Work item> Copy everything from the start of the records down to the line containing "параметрах для с", putting "WhatsApp" in place of "Telegram" and keeping all else unchanged.

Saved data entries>
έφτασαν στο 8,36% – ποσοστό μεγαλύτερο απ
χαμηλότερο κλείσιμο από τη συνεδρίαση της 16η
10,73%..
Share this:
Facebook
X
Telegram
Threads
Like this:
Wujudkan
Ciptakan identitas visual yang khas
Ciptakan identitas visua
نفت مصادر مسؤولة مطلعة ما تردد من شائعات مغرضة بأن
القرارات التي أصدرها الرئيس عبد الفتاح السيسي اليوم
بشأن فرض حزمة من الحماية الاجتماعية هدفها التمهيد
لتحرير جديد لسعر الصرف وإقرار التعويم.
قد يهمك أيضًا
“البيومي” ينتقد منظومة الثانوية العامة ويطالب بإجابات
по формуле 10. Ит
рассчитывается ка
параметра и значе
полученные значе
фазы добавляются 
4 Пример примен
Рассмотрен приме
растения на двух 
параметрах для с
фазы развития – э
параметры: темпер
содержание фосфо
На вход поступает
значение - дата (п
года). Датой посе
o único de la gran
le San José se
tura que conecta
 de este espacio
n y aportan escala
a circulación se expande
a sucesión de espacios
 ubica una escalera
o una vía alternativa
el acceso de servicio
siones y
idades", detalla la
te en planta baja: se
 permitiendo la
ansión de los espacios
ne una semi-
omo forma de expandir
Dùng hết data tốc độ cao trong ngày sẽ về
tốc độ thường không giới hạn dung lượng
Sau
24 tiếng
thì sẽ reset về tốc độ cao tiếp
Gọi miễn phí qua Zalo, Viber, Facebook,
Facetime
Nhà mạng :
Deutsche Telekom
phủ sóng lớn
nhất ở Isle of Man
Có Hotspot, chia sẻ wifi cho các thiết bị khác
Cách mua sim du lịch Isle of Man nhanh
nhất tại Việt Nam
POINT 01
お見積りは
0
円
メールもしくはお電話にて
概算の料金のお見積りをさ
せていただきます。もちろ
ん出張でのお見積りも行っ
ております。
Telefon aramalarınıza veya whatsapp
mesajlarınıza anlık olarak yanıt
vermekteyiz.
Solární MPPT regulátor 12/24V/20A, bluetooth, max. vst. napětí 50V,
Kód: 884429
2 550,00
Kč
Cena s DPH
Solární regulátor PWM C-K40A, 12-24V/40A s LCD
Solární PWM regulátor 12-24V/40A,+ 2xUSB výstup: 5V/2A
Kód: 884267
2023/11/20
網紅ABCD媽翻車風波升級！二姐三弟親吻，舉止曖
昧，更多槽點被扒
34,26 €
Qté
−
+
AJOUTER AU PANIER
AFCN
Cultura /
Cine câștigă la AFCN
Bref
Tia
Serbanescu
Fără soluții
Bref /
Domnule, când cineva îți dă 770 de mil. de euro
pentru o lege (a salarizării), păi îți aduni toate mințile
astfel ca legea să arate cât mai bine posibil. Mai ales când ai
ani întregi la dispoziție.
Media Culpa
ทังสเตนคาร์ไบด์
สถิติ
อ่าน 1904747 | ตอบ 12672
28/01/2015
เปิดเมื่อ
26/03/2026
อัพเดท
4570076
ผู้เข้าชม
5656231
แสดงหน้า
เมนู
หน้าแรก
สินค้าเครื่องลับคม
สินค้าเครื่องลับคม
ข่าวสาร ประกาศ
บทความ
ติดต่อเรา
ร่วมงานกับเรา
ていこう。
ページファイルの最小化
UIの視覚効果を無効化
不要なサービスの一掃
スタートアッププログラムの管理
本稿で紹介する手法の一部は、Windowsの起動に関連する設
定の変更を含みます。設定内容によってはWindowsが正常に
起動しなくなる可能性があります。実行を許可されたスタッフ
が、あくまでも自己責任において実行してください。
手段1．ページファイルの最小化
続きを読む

Task response>
έφτασαν στο 8,36% – ποσοστό μεγαλύτερο απ
χαμηλότερο κλείσιμο από τη συνεδρίαση της 16η
10,73%..
Share this:
Facebook
X
WhatsApp
Threads
Like this:
Wujudkan
Ciptakan identitas visual yang khas
Ciptakan identitas visua
نفت مصادر مسؤولة مطلعة ما تردد من شائعات مغرضة بأن
القرارات التي أصدرها الرئيس عبد الفتاح السيسي اليوم
بشأن فرض حزمة من الحماية الاجتماعية هدفها التمهيد
لتحرير جديد لسعر الصرف وإقرار التعويم.
قد يهمك أيضًا
“البيومي” ينتقد منظومة الثانوية العامة ويطالب بإجابات
по формуле 10. Ит
рассчитывается ка
параметра и значе
полученные значе
фазы добавляются 
4 Пример примен
Рассмотрен приме
растения на двух 
параметрах для с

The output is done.